--- SELECTED TEXT ---

=====

Hey everyone
Ive been flicking through some old Knitmaster patterns from the 70s and have come across a fair few that i wouldnt mind trying to knit. The only problem is Im not really that good at getting my tension to meet the tension stated in the pattern. Normally i use Knitware to design things according to my tension but when you read from a pattern you have to follow the set tension.
Im just wondering how people go about this? To do it properly do i need to choose a tension dial i feel is appropriate for the yarn and then knit a proper tension swatch as described in the instruction book and then measure the swatch?? What if this tension didnt match the one needed in the pattern? Would i then have to choose a different tension dial number and re-do the whole tension swatch again?
People's thoughts on this would be much appreciated, thank you
Phil
Hi Phil, I to have lots of 60's and 70's patterns that the old lady sold me with the knitmaster 321 when I bought it years ago when I first started machine knitting.
ReplyDeleteAt the time they were the only machine knitting patterns I had so that all I could use so what I did about the tension was start with the suitable tension dial they told you and just knit a little 4 inch tension square that was the tension stated in the pattern either that or I would just pick a suitable tension with the yarn and just not knit a tension swatch at all, any way that was what I used to do and still do sometimes because it almost always came out correct and if it didn’t I would either lower the tension or do the next size in the pattern down. Hope this helps, and happy knitting.
Alex
Thanks Alex, I may look into it more. :-)

=====

--- MATERIAL SUPPLIED ---
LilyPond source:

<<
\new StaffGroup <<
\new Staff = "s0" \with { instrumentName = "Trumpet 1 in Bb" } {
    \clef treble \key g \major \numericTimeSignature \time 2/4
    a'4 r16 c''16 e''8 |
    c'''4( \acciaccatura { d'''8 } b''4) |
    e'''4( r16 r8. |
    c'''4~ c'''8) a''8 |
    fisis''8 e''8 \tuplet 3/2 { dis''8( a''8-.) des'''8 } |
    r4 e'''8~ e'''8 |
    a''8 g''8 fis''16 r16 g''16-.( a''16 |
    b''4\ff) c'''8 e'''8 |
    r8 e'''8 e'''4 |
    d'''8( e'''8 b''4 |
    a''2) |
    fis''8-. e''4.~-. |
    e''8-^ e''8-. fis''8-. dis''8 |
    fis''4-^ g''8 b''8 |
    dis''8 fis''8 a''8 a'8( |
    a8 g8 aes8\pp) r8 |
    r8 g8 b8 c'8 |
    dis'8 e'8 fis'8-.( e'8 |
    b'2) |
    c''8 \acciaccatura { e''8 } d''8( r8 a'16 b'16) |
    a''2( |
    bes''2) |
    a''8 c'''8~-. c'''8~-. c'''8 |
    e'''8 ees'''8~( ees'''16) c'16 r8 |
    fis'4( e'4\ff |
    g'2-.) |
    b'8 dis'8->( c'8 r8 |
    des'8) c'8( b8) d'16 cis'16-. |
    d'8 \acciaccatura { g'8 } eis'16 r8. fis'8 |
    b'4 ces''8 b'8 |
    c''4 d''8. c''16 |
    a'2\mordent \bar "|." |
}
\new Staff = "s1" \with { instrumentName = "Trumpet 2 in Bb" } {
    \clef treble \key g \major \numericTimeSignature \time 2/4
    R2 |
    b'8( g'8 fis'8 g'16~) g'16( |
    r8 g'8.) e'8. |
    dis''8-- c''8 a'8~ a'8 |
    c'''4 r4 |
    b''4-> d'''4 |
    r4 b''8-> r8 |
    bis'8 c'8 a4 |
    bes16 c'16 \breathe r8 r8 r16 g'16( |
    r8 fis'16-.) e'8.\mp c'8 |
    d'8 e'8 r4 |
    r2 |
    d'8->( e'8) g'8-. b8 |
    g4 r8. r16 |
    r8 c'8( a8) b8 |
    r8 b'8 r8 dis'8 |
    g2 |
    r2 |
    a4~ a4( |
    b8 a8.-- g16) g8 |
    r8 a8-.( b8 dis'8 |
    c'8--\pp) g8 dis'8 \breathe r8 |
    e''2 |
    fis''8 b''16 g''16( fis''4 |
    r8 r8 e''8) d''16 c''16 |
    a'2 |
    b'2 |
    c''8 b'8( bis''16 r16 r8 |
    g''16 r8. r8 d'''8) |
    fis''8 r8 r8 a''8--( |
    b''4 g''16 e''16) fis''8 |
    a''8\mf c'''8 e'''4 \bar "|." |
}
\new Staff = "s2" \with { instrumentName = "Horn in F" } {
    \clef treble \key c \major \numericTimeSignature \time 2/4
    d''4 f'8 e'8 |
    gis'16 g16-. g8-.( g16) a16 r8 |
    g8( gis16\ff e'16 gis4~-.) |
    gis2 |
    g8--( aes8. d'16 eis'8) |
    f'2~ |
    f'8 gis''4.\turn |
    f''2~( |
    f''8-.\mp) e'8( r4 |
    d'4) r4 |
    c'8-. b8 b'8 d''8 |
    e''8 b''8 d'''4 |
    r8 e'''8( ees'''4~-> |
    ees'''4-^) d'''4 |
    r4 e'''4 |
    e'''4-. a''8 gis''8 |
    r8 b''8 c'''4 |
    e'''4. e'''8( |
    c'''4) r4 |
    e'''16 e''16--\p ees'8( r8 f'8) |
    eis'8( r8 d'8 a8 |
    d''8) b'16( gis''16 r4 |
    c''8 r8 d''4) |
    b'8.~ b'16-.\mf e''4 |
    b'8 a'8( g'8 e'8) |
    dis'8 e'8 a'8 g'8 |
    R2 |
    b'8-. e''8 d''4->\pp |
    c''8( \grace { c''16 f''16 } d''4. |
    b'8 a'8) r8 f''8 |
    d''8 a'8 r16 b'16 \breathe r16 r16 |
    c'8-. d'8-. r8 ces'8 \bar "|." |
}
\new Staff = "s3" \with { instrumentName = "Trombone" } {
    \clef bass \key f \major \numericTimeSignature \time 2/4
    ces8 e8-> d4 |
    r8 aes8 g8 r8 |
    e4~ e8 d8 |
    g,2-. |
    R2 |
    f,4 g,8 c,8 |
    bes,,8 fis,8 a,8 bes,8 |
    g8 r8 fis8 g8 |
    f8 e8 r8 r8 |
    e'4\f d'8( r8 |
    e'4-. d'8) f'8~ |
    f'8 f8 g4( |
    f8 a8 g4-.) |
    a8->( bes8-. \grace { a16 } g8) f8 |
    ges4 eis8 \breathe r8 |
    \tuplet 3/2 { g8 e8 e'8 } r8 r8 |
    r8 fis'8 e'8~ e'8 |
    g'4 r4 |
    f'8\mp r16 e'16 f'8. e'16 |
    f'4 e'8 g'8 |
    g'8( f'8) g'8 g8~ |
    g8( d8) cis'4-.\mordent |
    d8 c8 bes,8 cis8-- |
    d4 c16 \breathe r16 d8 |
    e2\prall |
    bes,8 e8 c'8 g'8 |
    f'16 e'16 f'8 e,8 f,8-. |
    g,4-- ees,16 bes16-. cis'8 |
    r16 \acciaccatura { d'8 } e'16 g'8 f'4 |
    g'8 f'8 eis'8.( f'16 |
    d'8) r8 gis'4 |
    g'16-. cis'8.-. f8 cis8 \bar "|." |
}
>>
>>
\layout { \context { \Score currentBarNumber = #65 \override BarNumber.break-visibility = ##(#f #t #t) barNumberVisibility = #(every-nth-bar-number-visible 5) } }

=====

--- WORK TASK ---
Continue the forum thread on meeting the stated tension in old Knitmaster machine-knitting patterns, starting after its final reply.

--- RESPONSE FOR THIS EXERCISE ---
ReplyDeleteHi Phil, just discovered your blog (thanks for commenting on mine). I've a very bad habit of never using the correct yarn for a pattern (and vintage patterns call for yarn that is impossible to get and probably long gone to the moths). I do my best to match the stitch count, because recaculating shaping is not easy. If the stitch count is close, it's easy enough to add or subtract rows (say you had to add a row every 11 rows to get gauge). The other method you might use is a knit contour device. Knitware makes a reasonable schematic you can copy onto the sheet - and then you can use whatever tension/yarn combo gives you the "handle" you like :)
ReplyDeleteJust found your blog and have added it to my google reader! I've recently entered the world of machine knitting and already have 3 machines. hehe So i understand very much where you are coming from with the machine collecting! Just a thought on this post in case you actually read comments on your older posts.. I saw in an old book to knit a tension swatch it said to take the yarn and start on the lowest possible tension, do a few rows and then a row of wy, up the tension a few clicks, 1 row of wy, and then a bunch of rows of MY, 1 row wy, up the tension, 1 row wy, a bunch of rows MY etc. Until it gets ridiculously loose then you can measure each until you match it to the pattern. Seems like a quality idea. They also suggested pasting this tension swatch in a booklet with the yarn band and some notes written out next to it so that if you reuse a certain yarn type you don't have to do another tension swatch. Anyway, just something that I came across.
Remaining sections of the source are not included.